Chez Cylad Consulting, également très peu de projets rémunérés en commissions de succès. Plutôt étonnant pour un cabinet positionné avant tout sur des missions de transformation et d’amélioration de la performance de clients issus du secteur industriel. Du quantitatif donc. Et à priori une possibilité intéressante pour les clients de payer en fonction du résultat. Pourtant, dixit les cabinets, les clients ne sont pas pour les success fees.
« Même si nous offrons cette possibilité à nos clients, il s’avère qu’ils choisissent rarement d’en faire usage. La plupart nous connaissent et savent que nous n’avons pas besoin de cette part variable pour mobiliser nos efforts et livrer en extra mile au-delà du livrable », soutient Laurence Massat, directrice associée du cabinet.

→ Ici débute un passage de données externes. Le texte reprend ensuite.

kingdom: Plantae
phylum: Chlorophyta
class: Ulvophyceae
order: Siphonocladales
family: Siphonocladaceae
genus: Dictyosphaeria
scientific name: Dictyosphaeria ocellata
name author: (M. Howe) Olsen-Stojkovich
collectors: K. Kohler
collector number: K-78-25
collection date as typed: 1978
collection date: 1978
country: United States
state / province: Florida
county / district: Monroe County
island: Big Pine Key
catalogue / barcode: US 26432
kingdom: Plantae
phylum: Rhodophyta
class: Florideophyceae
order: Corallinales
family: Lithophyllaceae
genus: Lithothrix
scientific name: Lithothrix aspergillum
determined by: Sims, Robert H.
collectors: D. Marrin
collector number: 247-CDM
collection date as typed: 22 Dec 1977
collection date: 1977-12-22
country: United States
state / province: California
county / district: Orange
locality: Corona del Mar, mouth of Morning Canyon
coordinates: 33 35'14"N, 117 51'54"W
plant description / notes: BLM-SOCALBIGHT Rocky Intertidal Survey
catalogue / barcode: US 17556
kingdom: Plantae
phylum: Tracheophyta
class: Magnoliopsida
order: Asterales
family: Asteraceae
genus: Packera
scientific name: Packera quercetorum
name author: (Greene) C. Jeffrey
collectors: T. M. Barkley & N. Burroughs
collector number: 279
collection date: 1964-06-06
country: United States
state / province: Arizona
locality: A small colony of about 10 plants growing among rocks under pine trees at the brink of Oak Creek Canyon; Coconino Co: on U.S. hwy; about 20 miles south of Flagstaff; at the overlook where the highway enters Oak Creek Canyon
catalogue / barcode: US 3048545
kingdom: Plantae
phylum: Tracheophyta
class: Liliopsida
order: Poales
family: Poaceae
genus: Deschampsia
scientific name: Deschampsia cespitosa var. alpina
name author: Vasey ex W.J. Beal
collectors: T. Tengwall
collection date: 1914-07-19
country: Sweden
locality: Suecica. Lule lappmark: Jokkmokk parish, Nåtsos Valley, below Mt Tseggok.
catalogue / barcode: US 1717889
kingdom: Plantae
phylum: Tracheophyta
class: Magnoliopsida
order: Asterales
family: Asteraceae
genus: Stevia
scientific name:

Du côté de Mars & Co, peu missionné sur de l’optimisation opérationnelle, cette question se pose non moins rarement. Et lorsque c’est le cas, la réponse est peu ou prou la même. « Certains clients le demandent, des nouveaux clients dans de nouveaux secteurs, mais nous n’y répondons pas favorablement, car nous ne disposons pas d’éléments de mesure objectifs assez performants. Notre véritable success fee, c’est le renouvellement régulier de la confiance de nos clients avec qui nous travaillons de manière continue depuis des années ; le plus ancien d’entre eux date de 1984. Avec eux, il n’y a pas de discussion », pointe Jean-Marie Hennes, vice-président exécutif de Mars & Co.
Savoir prendre des risques
Pour les associés de Circle, en revanche, il serait temps que les cabinets prennent conscience de la nécessité de mettre en place ce type de rémunération en fonction de la réussite de la mission. « Dans les métiers des services, c’est le cas presque partout, à l’instar des avocats, des agents [d’artistes ou de sportifs par exemple – NDLR]. Le problème de notre secteur, c’est que nous avons un métier avec un vernis où le client n’osait pas le demander. C’est assez neuf. Les MBB ont commencé à se faire tacler par des plus petits et ont trouvé des moyens de se différencier. Ce n’est pas un moyen de faire du pas cher, mais de prendre des risques que les autres ne veulent pas prendre », lance Augustin van Rijckevorsel de Circle, qui avec à peine trois années d’existence, propose une part de commission de succès dans quelque 10 % de ses missions. Un système de rémunération en success fee pourtant pas formalisé dans ce cabinet. Du cas par cas, discuté avec le client.
Une question de volonté
C’est même devenu un enjeu d’évolution auprès de nouveaux clients/secteurs qui font appel au secteur du conseil en stratégie. Car ce sont bien les clients qui osent le demander aujourd’hui. Et selon l’associé de Circle, toutes les missions pourraient intégrer ce type de rémunération au succès. Seulement une question de volonté et d’imagination.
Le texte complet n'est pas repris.